Nvidia restarts H200 chip sales to China with purchase orders in hand

Mar 18, 2026

Key Points

  • Nvidia restarts H200 chip sales to China after receiving purchase orders, with Jensen Huang confirming U.S. and Chinese government approval at GTC on Tuesday.
  • The U.S. authorized H200 sales under a 25% revenue-sharing arrangement with the government, while China signaled approval in late January after Huang's visit.
  • The deal reflects a shift in export strategy: restricting chips may slow China's indigenization efforts, but allowing sales keeps Chinese labs economically invested in stability.

Summary

Nvidia is restarting H200 chip production for China after receiving purchase orders from multiple customers, Jensen Huang confirmed at GTC on Tuesday. The company has been licensed to sell to many Chinese customers and says its supply chain is getting fired up.

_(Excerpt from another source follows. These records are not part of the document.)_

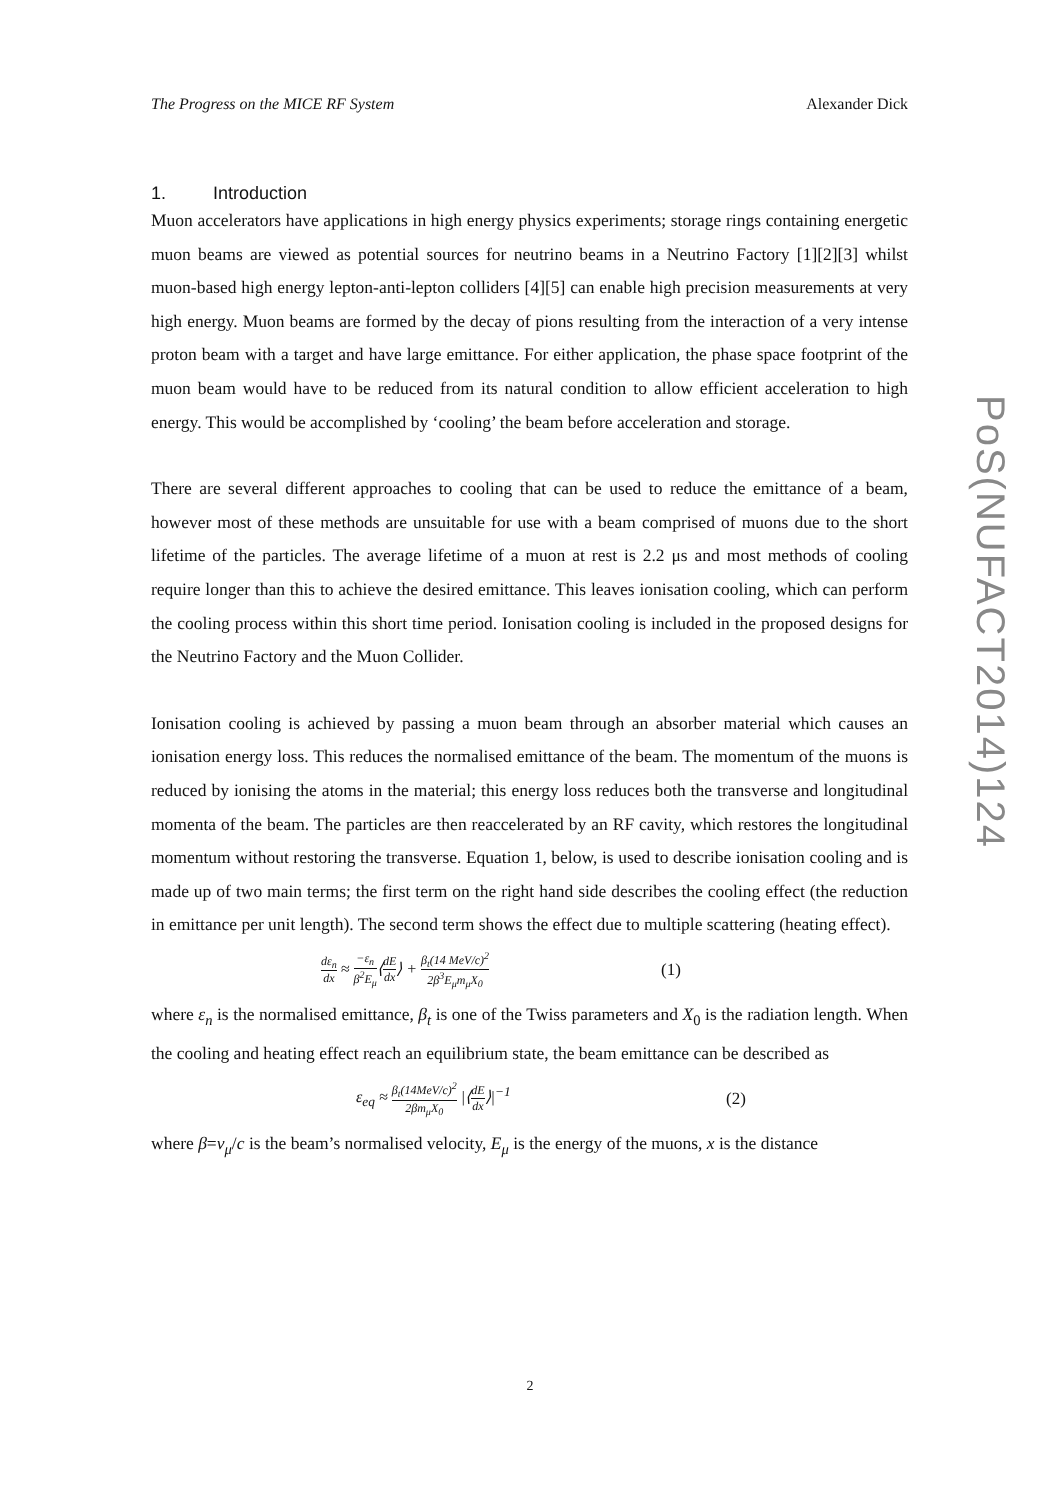The Progress on the MICE RF System Alexander Dick
1. Introduction
Muon accelerators have applications in high energy physics experiments; storage rings containing energetic muon beams are viewed as potential sources for neutrino beams in a Neutrino Factory [1][2][3] whilst muon-based high energy lepton-anti-lepton colliders [4][5] can enable high precision measurements at very high energy. Muon beams are formed by the decay of pions resulting from the interaction of a very intense proton beam with a target and have large emittance. For either application, the phase space footprint of the muon beam would have to be reduced from its natural condition to allow efficient acceleration to high energy. This would be accomplished by ‘cooling’ the beam before acceleration and storage.
There are several different approaches to cooling that can be used to reduce the emittance of a beam, however most of these methods are unsuitable for use with a beam comprised of muons due to the short lifetime of the particles. The average lifetime of a muon at rest is 2.2 μs and most methods of cooling require longer than this to achieve the desired emittance. This leaves ionisation cooling, which can perform the cooling process within this short time period. Ionisation cooling is included in the proposed designs for the Neutrino Factory and the Muon Collider.
Ionisation cooling is achieved by passing a muon beam through an absorber material which causes an ionisation energy loss. This reduces the normalised emittance of the beam. The momentum of the muons is reduced by ionising the atoms in the material; this energy loss reduces both the transverse and longitudinal momenta of the beam. The particles are then reaccelerated by an RF cavity, which restores the longitudinal momentum without restoring the transverse. Equation 1, below, is used to describe ionisation cooling and is made up of two main terms; the first term on the right hand side describes the cooling effect (the reduction in emittance per unit length). The second term shows the effect due to multiple scattering (heating effect).
dε<sub>n</sub> dx ≈ −ε<sub>n</sub> β<sup>2</sup>E<sub>μ</sub>⟨dE dx⟩ + β<sub>t</sub>(14 MeV/c)<sup>2</sup> 2β<sup>3</sup>E<sub>μ</sub>m<sub>μ</sub>X<sub>0</sub> (1)
where ε<sub>n</sub> is the normalised emittance, β<sub>t</sub> is one of the Twiss parameters and X<sub>0</sub> is the radiation length. When the cooling and heating effect reach an equilibrium state, the beam emittance can be described as
ε<sub>eq</sub> ≈ β<sub>t</sub>(14MeV/c)<sup>2</sup> 2βm<sub>μ</sub>X<sub>0</sub> |⟨dE dx⟩|<sup>−1</sup> (2)
where β=v<sub>μ</sub>/c is the beam’s normalised velocity, E<sub>μ</sub> is the energy of the muons, x is the distance
2
PoS(NUFACT2014)124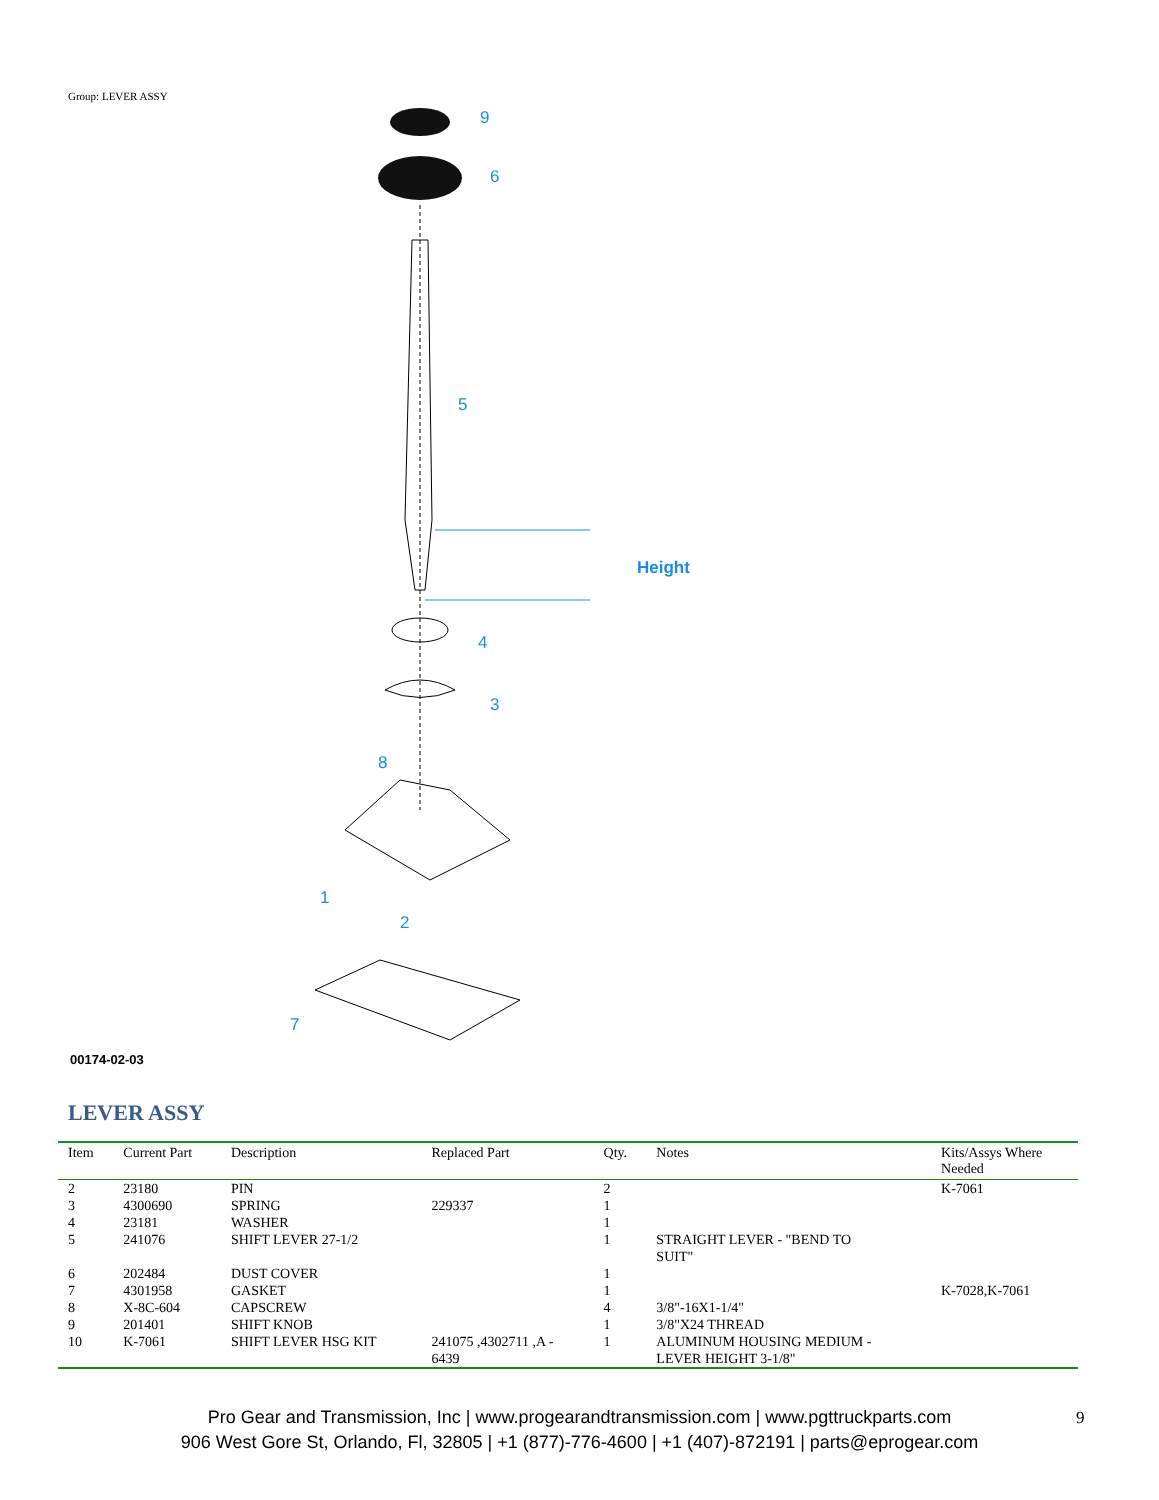Group: LEVER ASSY
9
6
5
Height
4
3
8
1
2
7
00174-02-03
LEVER ASSY
| Item | Current Part | Description | Replaced Part | Qty. | Notes | Kits/Assys Where Needed |
| --- | --- | --- | --- | --- | --- | --- |
| 2 | 23180 | PIN | | 2 | | K-7061 |
| 3 | 4300690 | SPRING | 229337 | 1 | | |
| 4 | 23181 | WASHER | | 1 | | |
| 5 | 241076 | SHIFT LEVER 27-1/2 | | 1 | STRAIGHT LEVER - "BEND TO SUIT" | |
| 6 | 202484 | DUST COVER | | 1 | | |
| 7 | 4301958 | GASKET | | 1 | | K-7028,K-7061 |
| 8 | X-8C-604 | CAPSCREW | | 4 | 3/8"-16X1-1/4" | |
| 9 | 201401 | SHIFT KNOB | | 1 | 3/8"X24 THREAD | |
| 10 | K-7061 | SHIFT LEVER HSG KIT | 241075 ,4302711 ,A - 6439 | 1 | ALUMINUM HOUSING MEDIUM - LEVER HEIGHT 3-1/8" | |
Pro Gear and Transmission, Inc | www.progearandtransmission.com | www.pgttruckparts.com
906 West Gore St, Orlando, Fl, 32805 | +1 (877)-776-4600 | +1 (407)-872191 | parts@eprogear.com
9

The H200 is Hopper architecture, a generation behind Nvidia's most powerful Blackwell series, but still substantially advanced. In December, the U.S. authorized Nvidia to sell H200s to China under a 25% revenue-sharing arrangement with the U.S. government. In late January, after Huang visited China, Chinese officials signaled approval as well.

Geopolitical tension

When the U.S. banned chip exports to China in 2022, the logic was straightforward: fewer chips for China means more for America's AI buildout. The second-order effect cuts differently. Restricting China's access to foreign chips reduces the cost of military action against Taiwan. If Chinese labs cannot buy advanced processors anyway, the economic penalty for invasion drops. Global conflicts have grown since 2022, America's military is stretched thin, and chip shortages are expected through 2030. Keeping Taiwan's TSMC producing at full capacity requires keeping China economically invested in the status quo.

Domestic chip development

China has been pushing hard to indigenize its semiconductor supply chain. That effort faces a real friction: Chinese AI labs at Alibaba, Baidu, and ByteDance want the best chips now, not a promise of domestic alternatives. Restricting H200 access might slow China's domestic chipmakers from reaching scale, but it also pushes labs toward faster indigenization out of necessity. Allowing the sale lets those labs buy what they need while China's supply chain develops in parallel.

Nvidia declined to disclose expected revenue from H200 sales in China, but has previously said the Chinese AI processor market could be worth tens of billions annually. The company has not yet generated revenue from H200 sales to China despite earlier approvals.